报 告 人: Professor J. M. D. Coey
                 Trinity College Dublin

报告时间:2024年2月1日 10:00

报告地点:线上/中国科学院物理研究所M楼234报告厅 

报告摘要 

Ferrimagnets, especially those that exhibit compensation, have special advantages as spintronic materials. Important families are manganese-based metallic compounds and crystalline or amorphous compounds of iron or cobalt with a heavy rare earth. They exhibit large coercivity when the moment disappears at Tcomp, ultra-fast spin dynamics and single-pulse all-optical switching.

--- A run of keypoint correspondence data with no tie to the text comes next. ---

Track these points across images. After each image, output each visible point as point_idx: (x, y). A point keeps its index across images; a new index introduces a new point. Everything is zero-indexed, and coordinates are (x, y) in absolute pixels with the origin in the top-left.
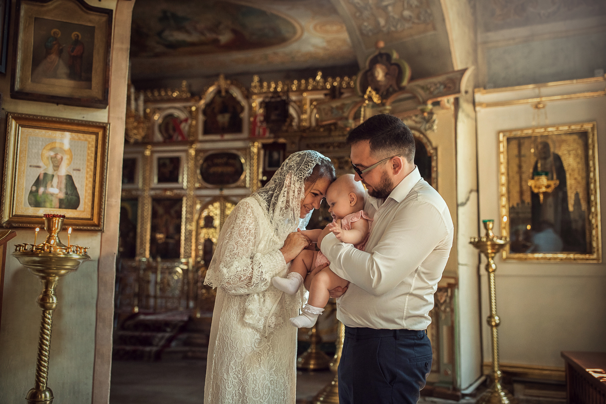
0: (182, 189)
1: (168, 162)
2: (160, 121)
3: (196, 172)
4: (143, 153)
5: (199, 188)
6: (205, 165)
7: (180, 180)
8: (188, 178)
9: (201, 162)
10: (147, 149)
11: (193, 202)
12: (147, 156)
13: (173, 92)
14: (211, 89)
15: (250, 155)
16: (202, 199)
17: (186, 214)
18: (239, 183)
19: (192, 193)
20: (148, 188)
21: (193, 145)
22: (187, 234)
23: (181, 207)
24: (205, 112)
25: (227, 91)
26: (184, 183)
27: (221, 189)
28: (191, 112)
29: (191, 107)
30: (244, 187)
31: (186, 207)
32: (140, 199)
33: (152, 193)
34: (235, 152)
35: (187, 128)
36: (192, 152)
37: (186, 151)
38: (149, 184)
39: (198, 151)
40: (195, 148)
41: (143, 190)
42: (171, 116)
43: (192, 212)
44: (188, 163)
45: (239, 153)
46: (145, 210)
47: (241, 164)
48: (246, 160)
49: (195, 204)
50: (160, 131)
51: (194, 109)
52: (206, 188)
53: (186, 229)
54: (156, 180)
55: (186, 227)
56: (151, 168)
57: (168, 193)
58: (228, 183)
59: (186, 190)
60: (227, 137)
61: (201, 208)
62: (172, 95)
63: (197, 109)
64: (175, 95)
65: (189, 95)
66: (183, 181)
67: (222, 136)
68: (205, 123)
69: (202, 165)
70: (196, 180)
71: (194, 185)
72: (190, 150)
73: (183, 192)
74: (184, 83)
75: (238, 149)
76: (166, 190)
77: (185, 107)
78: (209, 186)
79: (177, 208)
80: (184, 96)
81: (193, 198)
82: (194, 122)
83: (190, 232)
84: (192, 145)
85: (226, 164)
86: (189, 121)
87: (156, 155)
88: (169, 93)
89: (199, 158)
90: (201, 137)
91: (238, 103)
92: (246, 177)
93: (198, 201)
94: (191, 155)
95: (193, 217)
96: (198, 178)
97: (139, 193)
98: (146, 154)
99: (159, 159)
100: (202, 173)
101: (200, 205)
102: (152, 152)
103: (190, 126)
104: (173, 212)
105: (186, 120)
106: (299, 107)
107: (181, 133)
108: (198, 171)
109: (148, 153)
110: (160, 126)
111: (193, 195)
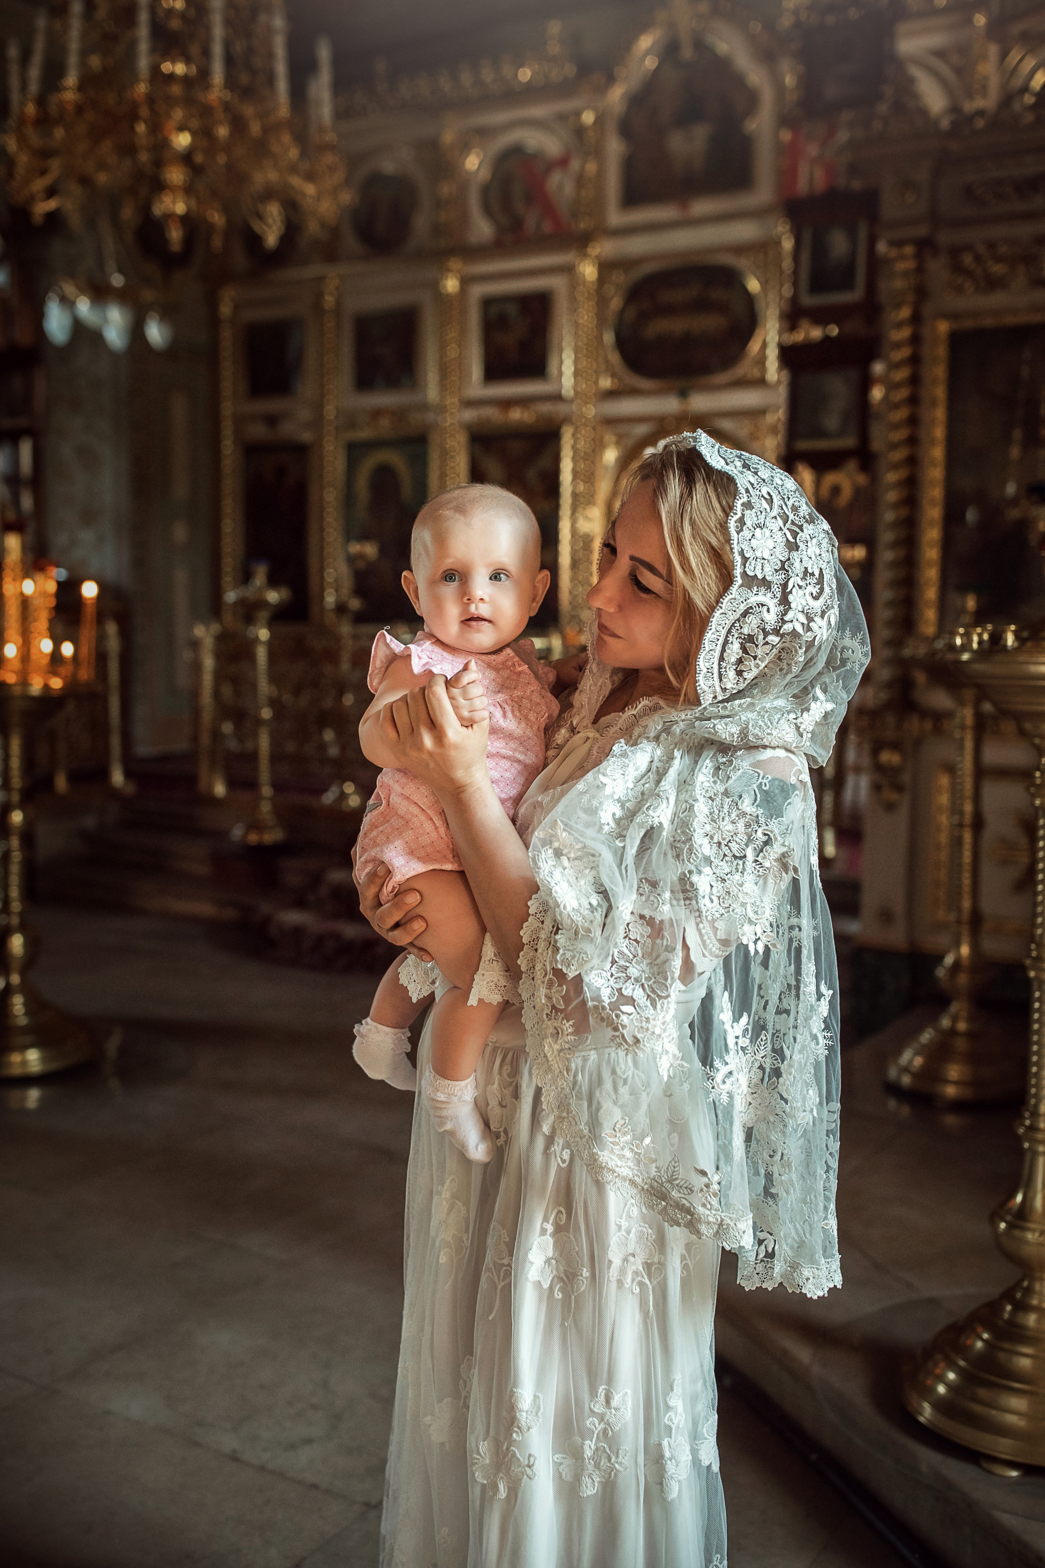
0: (558, 397)
1: (512, 310)
2: (484, 175)
3: (599, 338)
4: (435, 286)
5: (611, 395)
6: (631, 315)
7: (552, 368)
8: (576, 361)
9: (616, 303)
10: (448, 270)
11: (593, 440)
12: (449, 295)
13: (520, 65)
14: (646, 42)
15: (780, 266)
16: (623, 428)
17: (573, 480)
18: (744, 369)
19: (591, 411)
20: (456, 400)
21: (591, 244)
22: (577, 548)
23: (557, 459)
24: (626, 129)
25: (700, 45)
26: (564, 380)
27: (683, 394)
28: (580, 131)
29: (578, 114)
30: (761, 382)
31: (573, 459)
32: (434, 439)
33: (469, 415)
34: (727, 259)
35: (569, 189)
36: (589, 271)
37: (569, 270)
38: (459, 389)
39: (606, 267)
40: (597, 257)
41: (442, 409)
42: (516, 152)
43: (592, 473)
44: (575, 310)
45: (742, 263)
46: (448, 472)
47: (749, 299)
48: (764, 284)
49: (598, 447)
50: (487, 210)
51: (588, 118)
52: (633, 392)
53: (574, 531)
54: (476, 371)
55: (572, 525)
56: (463, 332)
57: (516, 415)
58: (706, 370)
59: (571, 401)
60: (701, 207)
61: (618, 460)
62: (516, 76)
63: (600, 121)
64: (525, 74)
65: (570, 70)
66: (560, 374)
67: (684, 205)
68: (629, 166)
69: (622, 313)
70: (603, 367)
71: (596, 383)
72: (582, 265)
73: (561, 409)
74: (555, 28)
75: (740, 249)
76: (506, 404)
77: (562, 117)
78: (645, 384)
79: (544, 462)
80: (555, 75)
81: (594, 428)
82: (591, 167)
83: (587, 540)
84: (586, 246)
85: (700, 306)
86: (575, 164)
87: (478, 291)
88: (507, 71)
89: (610, 290)
90: (615, 217)
91: (739, 80)
92: (764, 345)
93: (609, 438)
94: (584, 281)
95: (594, 490)
96: (607, 361)
97: (430, 417)
98: (445, 287)
99: (487, 303)
100: (622, 344)
101: (618, 449)
102: (466, 281)
103: (580, 180)
104: (531, 475)
105: (563, 162)
106: (959, 71)
107: (549, 209)
108: (609, 338)
109: (451, 285)
110: (485, 190)
111: (595, 417)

Interstitial face centred-cubic Mn4N is a noncollinear triangular ferrimagnet where compensation is achieved at room temperature by replacing some Mn on cube corner sites by non-magnetic Ga in the metallic ‘antiperovskite’ Mn4-xGaxN at = 0.17 in thin films, which are tetragonal with perpendicular anisotropy, and at x = 0.26 in the bulk. Mn4N shows signs of a topological Hall effect associated with its non-collinear spin structure. Large 50 µm ~1 mm domains have been imaged by MOKE and MFM, but spectroscopic MOKE shows little domain contrast in the red. Single-pulse all-optical switching is observed in the Mn Heusler ferrimagnet Mn2RuxGa, but not Mn4-xGaxN. Potential applications will be reviewed.  

报告人简介

Michael Coey is a Professor of Physics at Trinity College Dublin. He has studied many aspects of magnetism and magnetic materials, and published numerous papers and several books, two of which have been translated into Chinese (Magnetic Glasses in 1990 and Magnetism and Magnetic Materials in 2024). His main contributions have been in amorphous magnetic materials, magnetic minerals, rare-earth permanent magnets, dilute and disordered magnetic oxides, magnetoelectrochemistry, and spin electronics. He received his PhD from the University of Manitoba in 1971, and worked for  seven years at the CNRS in Grenoble, before moving to Ireland. He has spent extended periods at Universities and Institutes including UC San Diego, IBM, Strasbourg, NU Singapore, Beihang and the IOP, where he gave a course of lectures on Mossbauer Spectroscopy in 1980. He is a Fellow of the Royal Society, an overseas member of the  National Academy of Science of the USA and recipient of the Gold Medal of the Royal Irish Academy.